▶ Exercise text

■ ■ ■ ■ ■

I hate this catch-all term that's just a strawman for critics to bash nerds
with. If "the computer" is awful, then it might have more to do with
management and the business owning class's inability to leverage all these
amazing technologies into a product the end user is comfortable with. While
nerds make an easy target, it behooves the ivory tower cynic to spread his
hate more evenly.

This is like Nelson pissing on the internal combustion engine and calling
every engineer in Detroit, Seoul, and Tokyo a dimwitted anti-social jerk
because his 1986 Datsun was a piece of crap. More than likely it was the
engineers who were breathlessly fighting against requirements that forced them
to deliver a substandard product. There's something too corportist for my
tastes about pissing on nerds and ignoring the business owners and upper
management who actually make the calls that determine how things will work in
the end.

■ ■ ■ ■ ■

▶ Questions on the material
• a. Reproduce the forum comment on blaming nerds word for word, between "I hate this" and "hate more evenly.", inclusive.
• b. According to the forum comment on blaming nerds, engineers in which three cities get called jerks?
• c. Carry the forum comment on blaming nerds further, picking up right after its final sentence.

▶ Rendered chart images
■ ■ ■ ■ ■

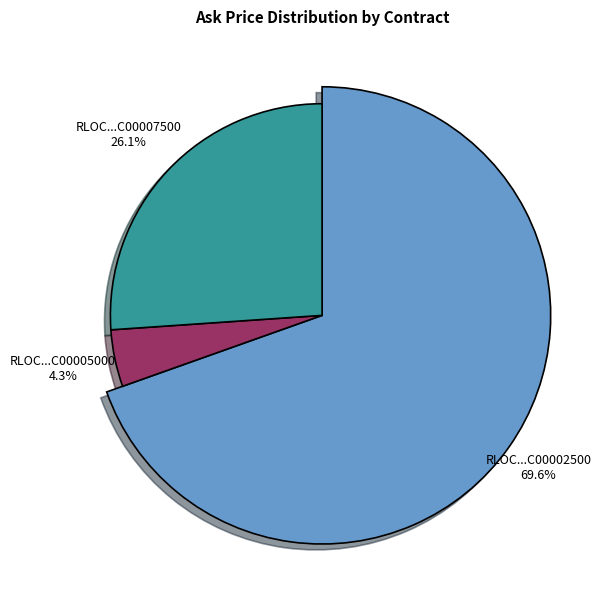

Is there a majority slice in this chart?

Yes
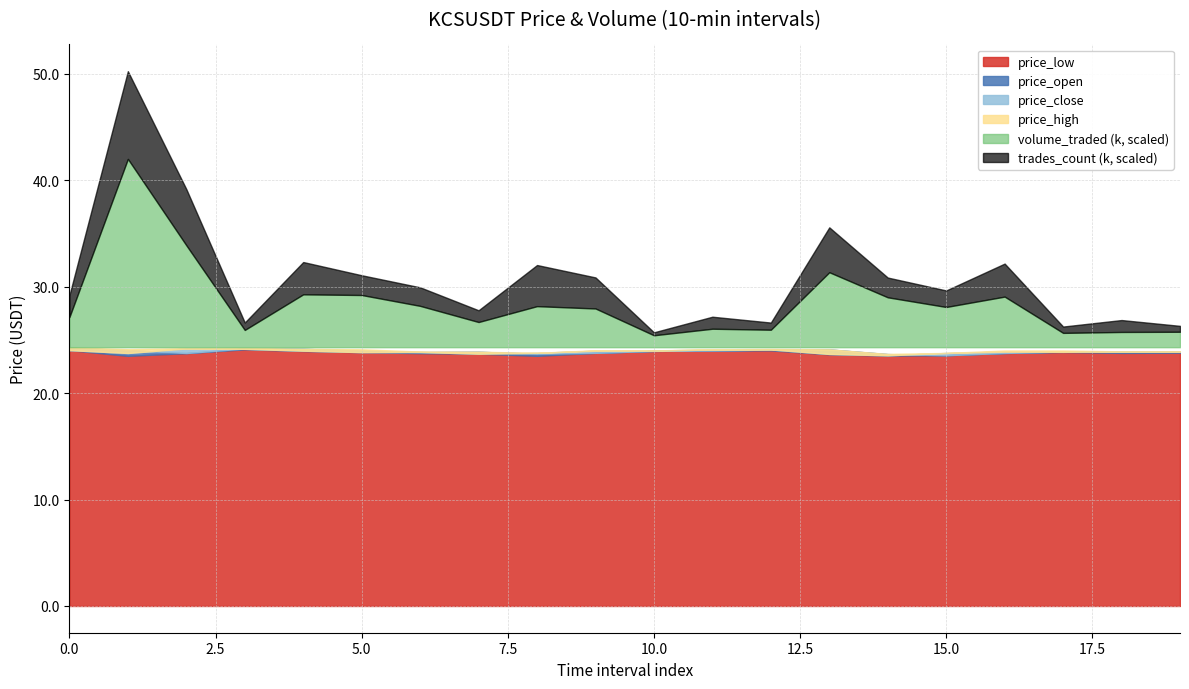

At which category does price_low reach its first local valley?

1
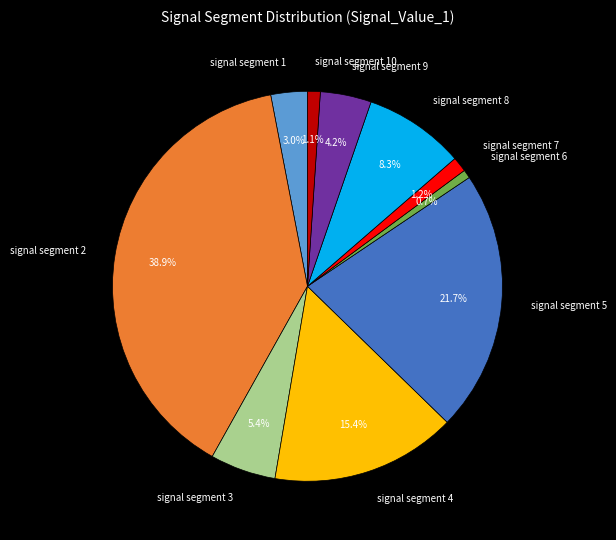

To the nearest percent, what is the combined percentage of signal segment 3 and signal segment 6?

6%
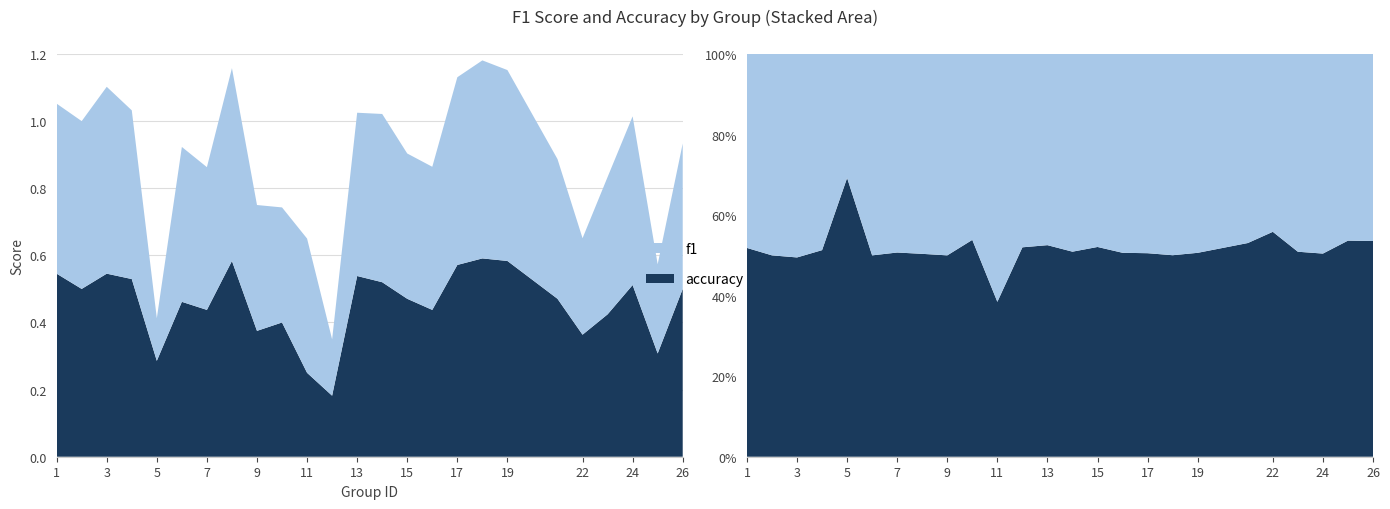

Reading right to left, what are all the values shown in this chart?

f1: 26=0.4	25=0.3	24=0.5	23=0.4	22=0.3	21=0.4	19=0.6	18=0.6	17=0.6	16=0.4	15=0.4	14=0.5	13=0.5	12=0.2	11=0.4	10=0.3	9=0.4	8=0.6	7=0.4	6=0.5	5=0.1	4=0.5	3=0.6	2=0.5	1=0.5
accuracy: 26=0.5	25=0.3	24=0.5	23=0.4	22=0.4	21=0.5	19=0.6	18=0.6	17=0.6	16=0.4	15=0.5	14=0.5	13=0.5	12=0.2	11=0.2	10=0.4	9=0.4	8=0.6	7=0.4	6=0.5	5=0.3	4=0.5	3=0.5	2=0.5	1=0.5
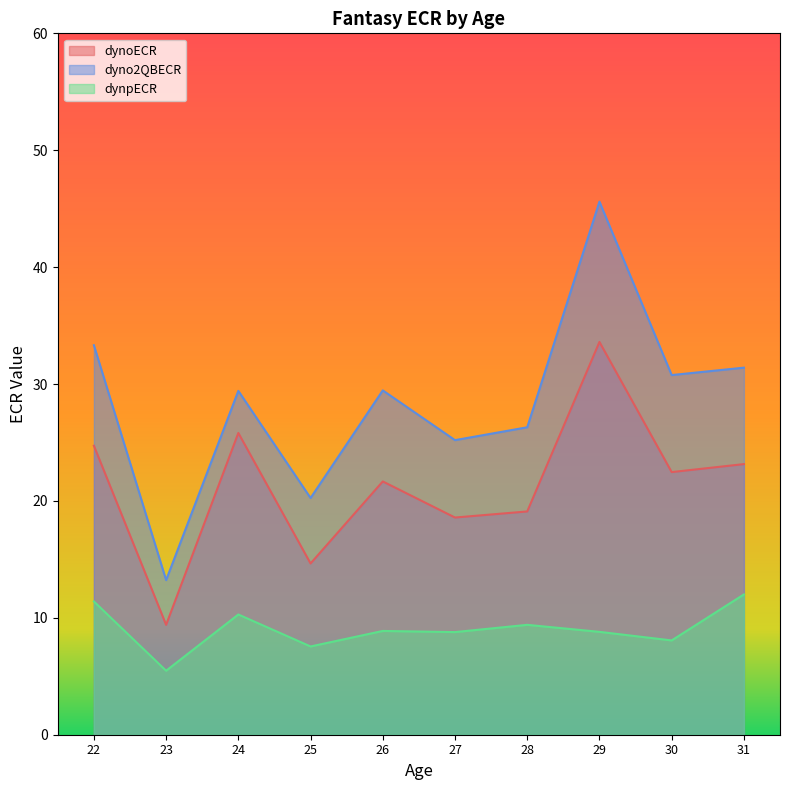

True or false: dynoECR and dynpECR intersect in this chart.

False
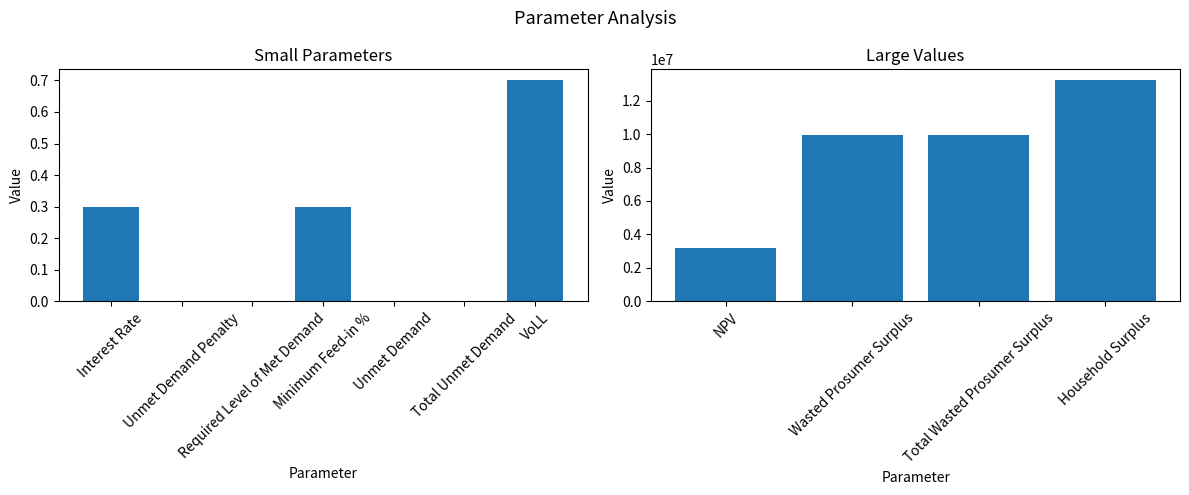

The value at Total Wasted Prosumer Surplus is 14726340.8. True or false?

False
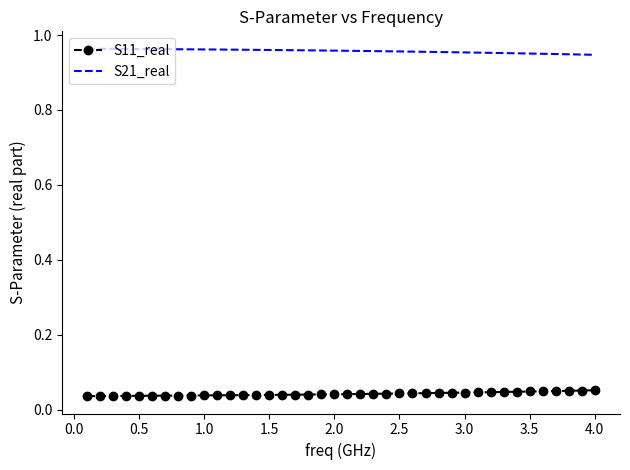

Which series has the largest total across all categories?

S21_real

■ ■ ■ ■ ■

▶ Answers
• a.
I hate this catch-all term that's just a strawman for critics to bash nerds
with. If "the computer" is awful, then it might have more to do with
management and the business owning class's inability to leverage all these
amazing technologies into a product the end user is comfortable with. While
nerds make an easy target, it behooves the ivory tower cynic to spread his
hate more evenly.

• b. Detroit, Seoul, and Tokyo.

• c.
Also, I really want to stress that the linked piece shows a very thoughtful
essay from Alan Kay regarding his thoughts on the dynabook and its intended
audience. So wait, Kay is the "tekkie" strawman we're supposed to hate? Sorry,
but if Nelson can't handle guys like Kay then who exactly is going to design
the future? Nelson? A group of elites he picks, making sure to carefully
discriminate against anyone who shows the slightest inclination towards
"tekkieness" which he solely identifies? Honestly, would Nelson even tolerate
Alan Kay? I doubt it.

Never meet your heroes. Heck, never read their opinion pieces.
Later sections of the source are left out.